One of the nice things about working with open source software is that sometimes you get to contribute back to a project and (hopefully) add some useful features or improvements. We’ve just spent about 15 months working with OpenSource Connections on a project for a major client in the legal search area, who were transitioning from a legacy search engine to a Lucene-based system. Part of this process involved evaluating and improving relevancy, and we identified early on that Sease Ltd’s Rated Ranking Evaluator (RRE) was a great tool for doing this.
RRE encourages a versioned approach to relevance improvement, with the intention of using a static corpus (data set), and modifying one factor at a time, whether that is the analysis process or the structure of the query in use – a common approach in relevance tuning. Each time it is run, it executes a set of queries against the various versioned data sets, generating metrics from the results.
When we first used it, it would take a fixed data set and spin up either Solr or Elasticsearch internally, indexing the data for each iteration. This is a fine approach if your data set is limited to a few thousand documents, but we were looking at nearly four million – enough that re-indexing all of them, possibly multiple times, during each run-through was not very practical.
As a result of this, our first contribution was to give the option for RRE to persist the stored data between runs, meaning the documents only needed to be indexed on the first run-through if the user made this choice. RRE is built to use Maven to execute each run, so passing the option in was a case of modifying the pom.xml or passing from the command line.
This was a solid improvement, and cut down run-times, but still, indexing a large data-set was still going to take a long time on the first run. Additionally, the indexed data couldn’t be used anywhere else. Wouldn’t it be better if RRE could talk to an external search engine, where the data had already been indexed? Thankfully, RRE’s search engine framework is designed to be pluggable, so writing connectors for external Elasticsearch and Solr instances was relatively straightforward and was our next pull request.

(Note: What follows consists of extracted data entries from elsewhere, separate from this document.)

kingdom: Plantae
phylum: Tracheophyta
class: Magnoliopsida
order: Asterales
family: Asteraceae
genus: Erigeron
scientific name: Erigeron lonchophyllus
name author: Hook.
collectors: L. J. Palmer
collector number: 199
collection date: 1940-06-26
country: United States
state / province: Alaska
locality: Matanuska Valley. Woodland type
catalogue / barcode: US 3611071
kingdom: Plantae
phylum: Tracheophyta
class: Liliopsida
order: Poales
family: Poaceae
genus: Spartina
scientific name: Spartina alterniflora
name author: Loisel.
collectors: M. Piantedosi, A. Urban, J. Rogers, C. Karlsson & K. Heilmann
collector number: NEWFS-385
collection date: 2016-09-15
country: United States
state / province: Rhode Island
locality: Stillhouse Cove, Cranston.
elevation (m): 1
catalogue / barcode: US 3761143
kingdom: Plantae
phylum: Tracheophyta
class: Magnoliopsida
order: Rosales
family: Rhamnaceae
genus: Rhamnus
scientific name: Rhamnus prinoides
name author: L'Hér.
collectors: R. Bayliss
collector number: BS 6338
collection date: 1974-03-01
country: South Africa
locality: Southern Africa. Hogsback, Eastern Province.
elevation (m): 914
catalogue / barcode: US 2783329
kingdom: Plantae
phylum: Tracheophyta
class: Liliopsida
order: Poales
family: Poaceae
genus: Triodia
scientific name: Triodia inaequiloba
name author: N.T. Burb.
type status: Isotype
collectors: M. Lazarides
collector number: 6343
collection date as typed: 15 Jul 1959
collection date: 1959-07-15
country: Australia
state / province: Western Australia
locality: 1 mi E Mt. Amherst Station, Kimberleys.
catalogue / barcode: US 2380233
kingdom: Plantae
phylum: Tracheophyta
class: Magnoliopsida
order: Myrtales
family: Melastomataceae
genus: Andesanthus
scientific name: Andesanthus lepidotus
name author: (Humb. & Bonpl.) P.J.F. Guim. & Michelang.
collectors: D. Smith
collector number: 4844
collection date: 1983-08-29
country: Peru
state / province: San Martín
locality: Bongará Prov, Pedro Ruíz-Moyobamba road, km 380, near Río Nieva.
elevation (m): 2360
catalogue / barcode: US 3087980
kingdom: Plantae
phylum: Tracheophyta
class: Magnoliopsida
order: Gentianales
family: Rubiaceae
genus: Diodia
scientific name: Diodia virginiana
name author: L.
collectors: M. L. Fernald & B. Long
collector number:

Another change we contributed, and the one of which I’m personally most proud, was to allow RRE to store (or persist) the results of each run-through in an external data store. By default, RRE will write the results to a JSON file – this is then sent to a separate server process and/or converted to a spreadsheet. With the number of queries we’d pulled together for our test set, this became much too unwieldy to POST over HTTP: it would be more useful to us if we could store the results in Elasticsearch as the queries were executed. This led to the creation of the pluggable persistence framework, to which the query results were sent during the execution process. While our first step was to duplicate the current behaviour and create a JSON persistence handler, we then added an Elasticsearch handler. This batches up the results and asynchronously writes them out to a configured destination index (creating the index if it doesn’t already exist).
We made some further changes after this, in particular adding the option to run queries asynchronously to improve execution speeds on decently specced machines, and making it possible to pass parameters to generic metric implementations rather than needing separate classes (for example, Precision at 5 and Precision at 10 could be implemented with a single class, rather than needing two). OSC colleagues added a number of additional metric implementations that took advantage of this.
It was very rewarding to be able to contribute back to a great project, not to mention fun to just dig in and get on with it – thankfully RRE was still a relatively small codebase, so not too terrifying to jump into. Thanks should also go to Andrea Gazzarini at Sease for being so accepting of the (sometimes quite large) changes we made to their code!